Fear, and Fear Itself

“It is time to fear when tyrants seem to kiss.” — William Shakespeare

If what William Shakespeare said is true, and it is, then today we have little to fear. All the tyrants of the world are certainly not kissing. Everyone seems to hate everyone else, and the Islamic extremists seem to hate every other ethnic sect as much as they hate us. The only foreign leader Bush feels like he can trust is Arnold Schwarzenegger.

That is why when Michael Chertoff, who controls the Homeland Security budget, says that there is a bogeyman around the corner, I take it with a grain of salt. Without putting fear in us, he has no job and certainly no budget. Last week, he said he “had a hunch that there might be an attack this summer.” What sort of comment is that? It is about as vague and silly as terrorist alert levels orange, red, or mauve.

Even the British, with all the Muslims living in England, some of whom recently tried to set off a bomb at Glasgow airport, raised their threat level. Ever the English, I think they went from level “miffed” to “perturbed” after the incident.

The French went from threat level “run” to “hide.” The only higher levels the French have are “cower,” “tremble,” “surrender,” and “collaborate.”

The way the terrorists really hurt us was by making us create the department of Homeland Security in the first place. It has become no more than a pork-barrel political gorging fest.
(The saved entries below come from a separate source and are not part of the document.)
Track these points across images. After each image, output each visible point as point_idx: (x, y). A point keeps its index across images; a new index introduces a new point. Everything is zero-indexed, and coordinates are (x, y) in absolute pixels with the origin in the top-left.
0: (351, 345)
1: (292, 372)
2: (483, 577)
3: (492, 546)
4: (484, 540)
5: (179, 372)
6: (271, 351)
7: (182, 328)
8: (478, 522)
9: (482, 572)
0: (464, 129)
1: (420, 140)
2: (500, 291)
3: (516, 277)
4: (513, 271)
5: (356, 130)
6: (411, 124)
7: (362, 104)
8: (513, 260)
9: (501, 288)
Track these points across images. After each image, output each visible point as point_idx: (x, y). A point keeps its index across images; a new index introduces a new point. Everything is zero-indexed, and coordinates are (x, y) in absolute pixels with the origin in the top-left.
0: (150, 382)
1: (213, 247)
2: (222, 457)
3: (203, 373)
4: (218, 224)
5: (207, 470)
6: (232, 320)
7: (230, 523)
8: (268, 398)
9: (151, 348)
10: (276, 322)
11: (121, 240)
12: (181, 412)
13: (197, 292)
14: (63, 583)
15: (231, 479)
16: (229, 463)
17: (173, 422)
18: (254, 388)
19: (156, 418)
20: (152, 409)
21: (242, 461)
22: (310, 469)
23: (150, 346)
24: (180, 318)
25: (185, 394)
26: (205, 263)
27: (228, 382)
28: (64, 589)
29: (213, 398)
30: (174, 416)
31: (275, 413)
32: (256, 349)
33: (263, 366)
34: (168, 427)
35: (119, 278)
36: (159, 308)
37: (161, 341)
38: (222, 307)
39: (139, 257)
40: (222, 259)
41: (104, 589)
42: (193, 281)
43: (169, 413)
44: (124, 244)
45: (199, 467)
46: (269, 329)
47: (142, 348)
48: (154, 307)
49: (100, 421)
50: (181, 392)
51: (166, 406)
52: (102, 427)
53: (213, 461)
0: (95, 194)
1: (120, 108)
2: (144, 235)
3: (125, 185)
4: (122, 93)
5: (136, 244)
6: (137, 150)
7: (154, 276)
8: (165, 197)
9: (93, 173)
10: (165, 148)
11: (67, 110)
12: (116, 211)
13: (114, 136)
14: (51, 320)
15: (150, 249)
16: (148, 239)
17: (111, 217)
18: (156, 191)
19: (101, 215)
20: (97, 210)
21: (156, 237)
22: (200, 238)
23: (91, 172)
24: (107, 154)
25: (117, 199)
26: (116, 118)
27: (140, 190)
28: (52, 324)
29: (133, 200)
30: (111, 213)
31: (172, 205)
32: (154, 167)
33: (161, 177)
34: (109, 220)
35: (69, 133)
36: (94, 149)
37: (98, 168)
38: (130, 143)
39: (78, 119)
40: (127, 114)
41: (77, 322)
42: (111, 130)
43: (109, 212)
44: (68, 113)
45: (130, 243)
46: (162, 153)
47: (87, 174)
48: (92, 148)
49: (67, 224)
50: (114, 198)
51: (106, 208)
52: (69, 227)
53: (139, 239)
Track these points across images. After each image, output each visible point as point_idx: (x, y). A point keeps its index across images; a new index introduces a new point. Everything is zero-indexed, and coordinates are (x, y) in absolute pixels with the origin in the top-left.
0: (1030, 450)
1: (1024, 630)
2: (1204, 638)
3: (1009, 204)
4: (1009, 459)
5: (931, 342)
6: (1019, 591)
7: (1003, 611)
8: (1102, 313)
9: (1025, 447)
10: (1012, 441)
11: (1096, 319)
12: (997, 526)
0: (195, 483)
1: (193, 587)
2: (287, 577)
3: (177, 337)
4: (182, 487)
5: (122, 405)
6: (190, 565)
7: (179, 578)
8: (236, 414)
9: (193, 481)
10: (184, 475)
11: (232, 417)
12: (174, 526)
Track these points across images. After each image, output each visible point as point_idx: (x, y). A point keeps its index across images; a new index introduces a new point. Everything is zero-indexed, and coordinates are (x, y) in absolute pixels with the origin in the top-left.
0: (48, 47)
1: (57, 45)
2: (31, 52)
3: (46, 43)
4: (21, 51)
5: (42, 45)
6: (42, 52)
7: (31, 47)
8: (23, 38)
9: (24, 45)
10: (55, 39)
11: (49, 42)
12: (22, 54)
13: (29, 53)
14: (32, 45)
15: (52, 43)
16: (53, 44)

The TSA (Thousands Standing Around) just took the private-sector security guards in ill-fitting blazers and government-issue polyester pants and turned them into a unionized, overweight, overpaid, rigid group that frisks grandmothers on their way to Florida. We now have to bring our carry-on bags to some woman who is about 5′-1″ and pushing the deuce on weight. Her pants are so tight, the zipper looks like gold teeth. Is this really what you want? Your first line of defense against the terrorist is a woman smacking gum and telling you to stay eight feet away from her while rolling her eyes and flirting with her male counterpart?

It has been almost six years since 9/11, and they still do not have a card that safe Americans can get that would move us through the airport line more quickly. Just how long does that take? You ask a few questions, you check the person out, and you issue the card. Equifax and Blockbuster can do it in an hour.

And how about some shoehorns at the end of the security line? Millions fly each year and take off their shoes. How long would it take a business to figure out that providing shoehorns would be a good idea?

You cannot count on the U.S. government, people. The sooner you realize that, the sooner you will stop being disappointed. We got Paris Hilton behind bars, but Osama bin Laden, an old millionaire hooked to a dialysis machine, is still running around. Remember, he was sweet on Anna Nicole Smith. Now that she has died, our only real chance of catching bin Laden is gone.

We have to believe in ourselves, not the federal government. Olympic bomber Eric Rudolph was caught by a small-town, off-duty cop. The “terrorist ring” in New Jersey was foiled by a Circuit City employee. (The guy was good: He not only caught them but sold them a bunch of junk that they didn’t need with extended warranties.) There are your true heroes, not the self-important bureaucrats in government. I really believe that politicians are agents of the devil, yet their duties are largely ceremonial.

What we need to do is secure our borders with our soldiers. We have nobly tried to help Iraq. However, as we have learned time and time again, you cannot help those who are unwilling to help themselves. If we are beaten by the terrorists, it will be in the same way the Soviet Union lost to us: We will be pushed into fiscal bankruptcy by politicians pouring money down a black hole in wars that need not be fought.